In a nut shell, you do large weekly water changes(say 50%) each week to
prevent anything from building up and and dose 2-4x a week to prevent
anything from running out.
the names can be whatever you want them to be, but ultimately all you
are doing is adding Nitrate, PO4 , K+ (the NPK numbers of bags of
fertilizer) and traces.

Farmer do this without chem lessons all the time.

In this manner you provide a stable range of all the nutrients cheaply,
easily and without using a test kit except for CO2(KH/pH).

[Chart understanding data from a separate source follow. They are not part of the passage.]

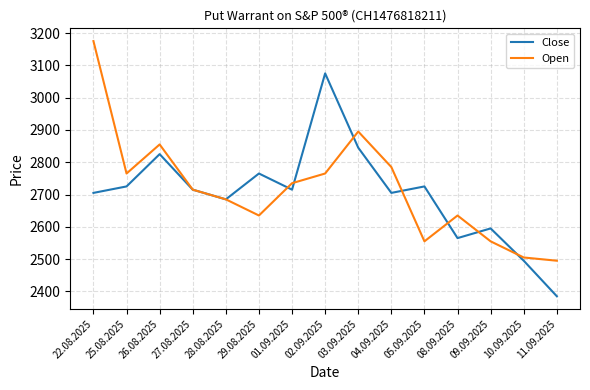

Which category has the lowest value in the Close series?

11.09.2025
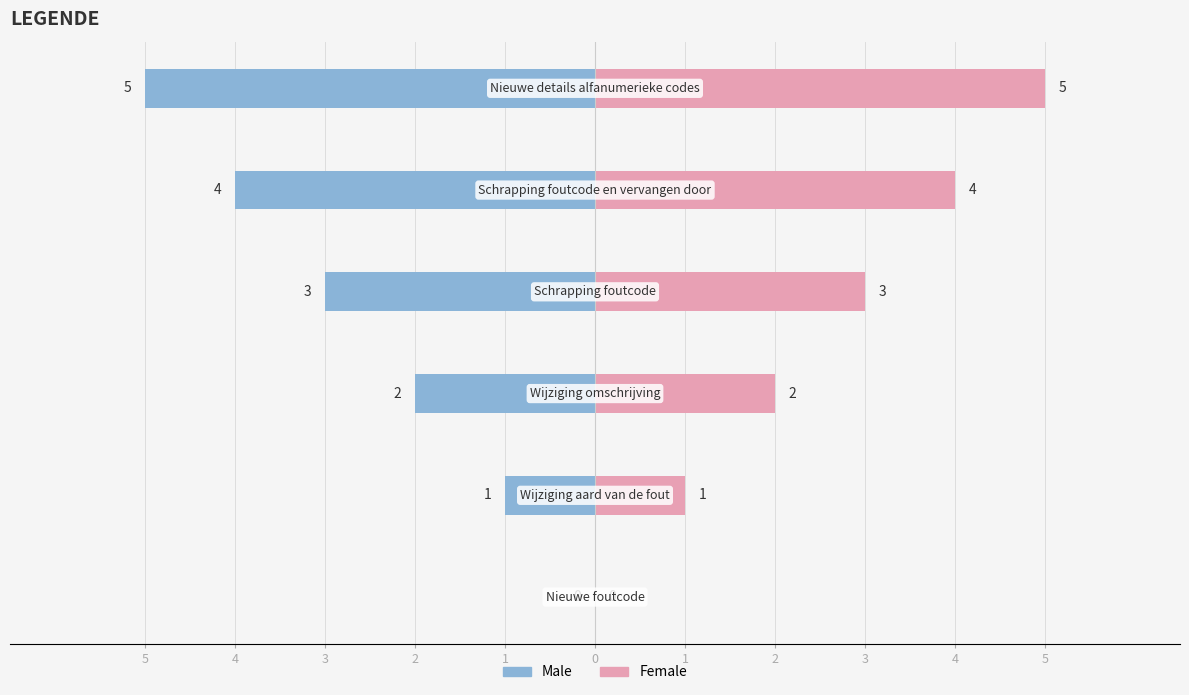

Which has a higher value, 5 or 1?

5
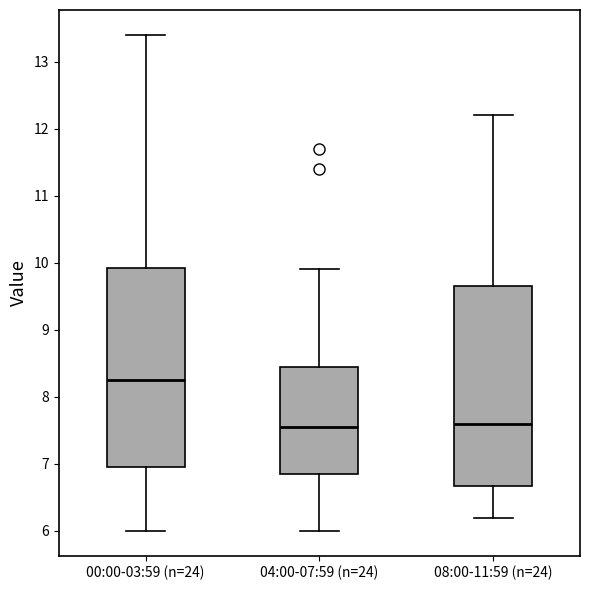

Reading left to right, transcribe this box plot: for each box, give where its median line is, the range the box spans, and where its two whiskers end, as read against the y-axis. The values are not printed on the chart, so give them approximately, as read against the axis.

00:00-03:59 (n=24): median 8.3, box 7.0 to 9.9, whiskers 6.0 to 13.4
04:00-07:59 (n=24): median 7.6, box 6.9 to 8.5, whiskers 6.0 to 9.9
08:00-11:59 (n=24): median 7.6, box 6.7 to 9.7, whiskers 6.2 to 12.2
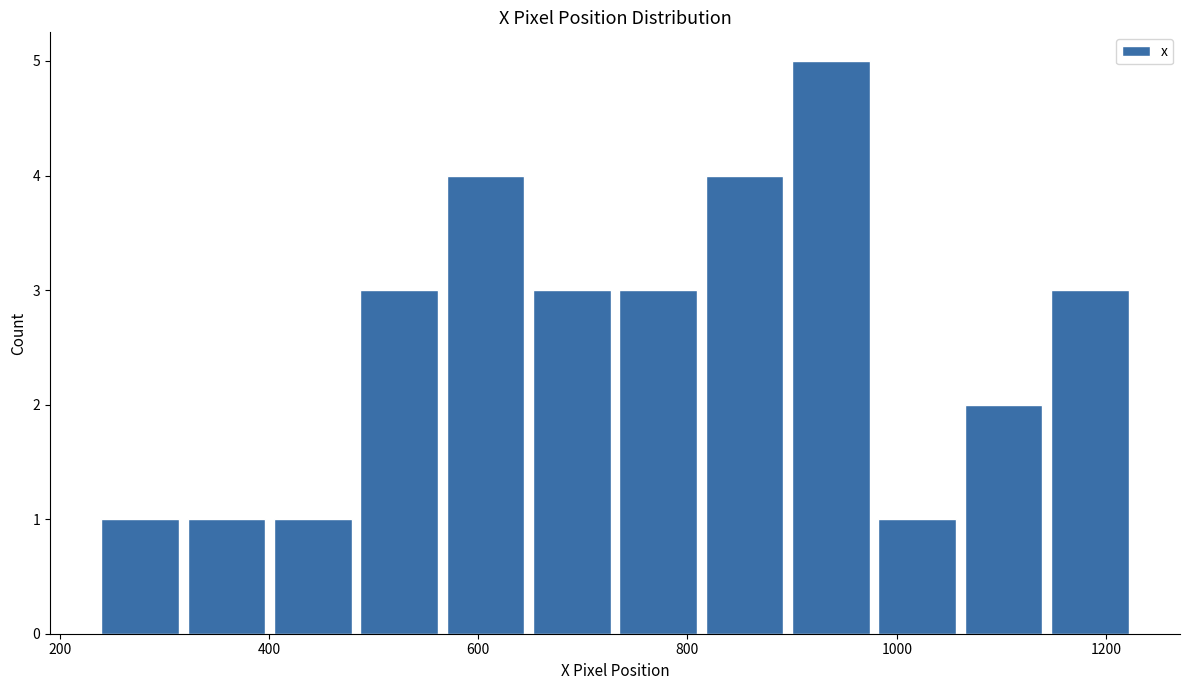

Reading left to right, list every bar in this chart as the range it spans on the x-axis followed by its height. Neither the bar edges nor the heights are printed on the chart, so give them approximately, as read against the axes.

240 to 320: 1
320 to 400: 1
400 to 480: 1
480 to 560: 3
560 to 660: 4
660 to 740: 3
740 to 820: 3
820 to 900: 4
900 to 980: 5
980 to 1060: 1
1060 to 1140: 2
1140 to 1220: 3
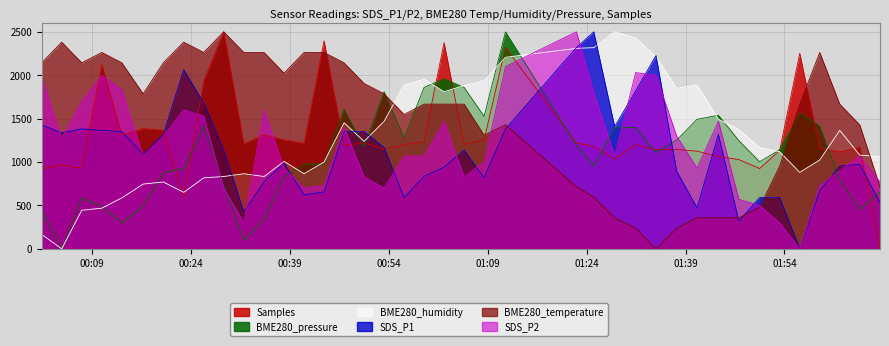

What is the difference between the second highest and minimum values in the BME280_pressure series?

1958.9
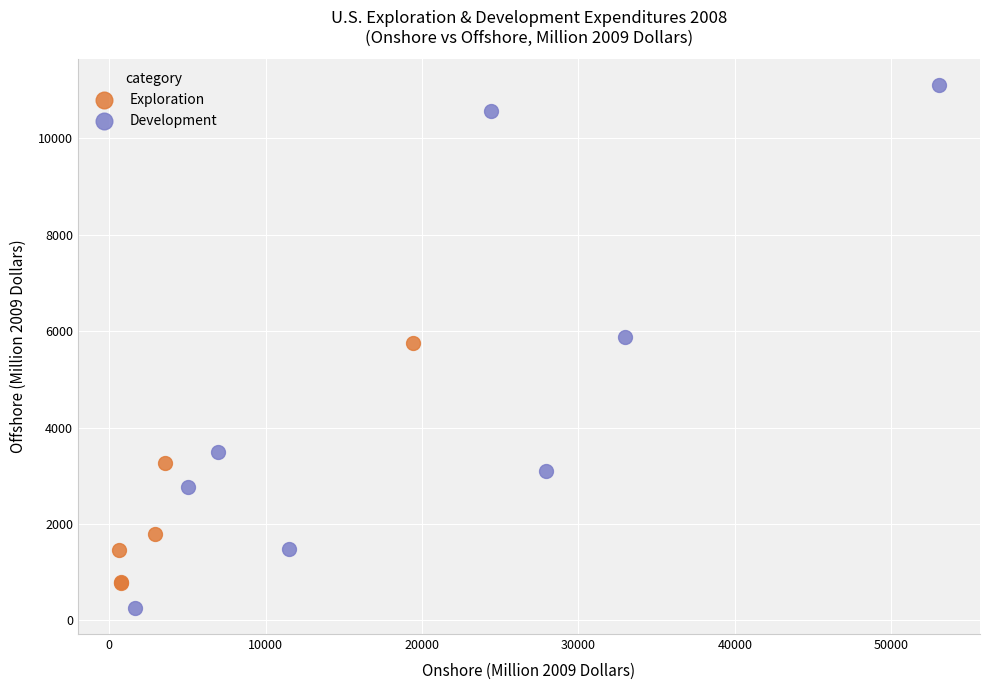

Which series reaches the maximum Y coordinate?

Development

An example routine for a 20 gal tank with high light:

50% water change

Add: 1/4 teaspoon of KNO3
1/16 or a smidge of KH2PO4
If GH is lower than 3-5 out of the tap, Add SeaChem Equlibrium(1/4
teaspoon)

Next day add 5 ml of trace

wait one day, add the KNO3/KH2PO4 again, next day add the trace again

Add the KNO3/KH2PO4
Trace again the next day

Water change: repeat ad nauseum.

Dosing 1/4 teaspoon of powered KNO3 = 1.67 grams according to a lab
scale with 10 levels averages.

This added to 20 gal= 10-11ppm of NO3. Error is about 1ppm of NO3.

Name one hobby kit that can be that accurate?

We dose excess nutrients in all cases, nothign wrong with that as long
as we don't get too far off base and the water changes prevent folks
from lousing it up.

You can guessimate and use the plants as the indicator as you become
more skilled and dose less or go longer without water changes.

Again, no test kit is needed.

As long as you keep up on dosing and water changes, this is a very
simple method and no hassle if you put an automatic water changer on
your tank, python style water changer etc or hard plumb a drain/refill.

KH2PO4, KNO3 are very cheap, SeaChem Eq is relatively cheap as well for
the once a week dosing. Traces are not too bad at this amount.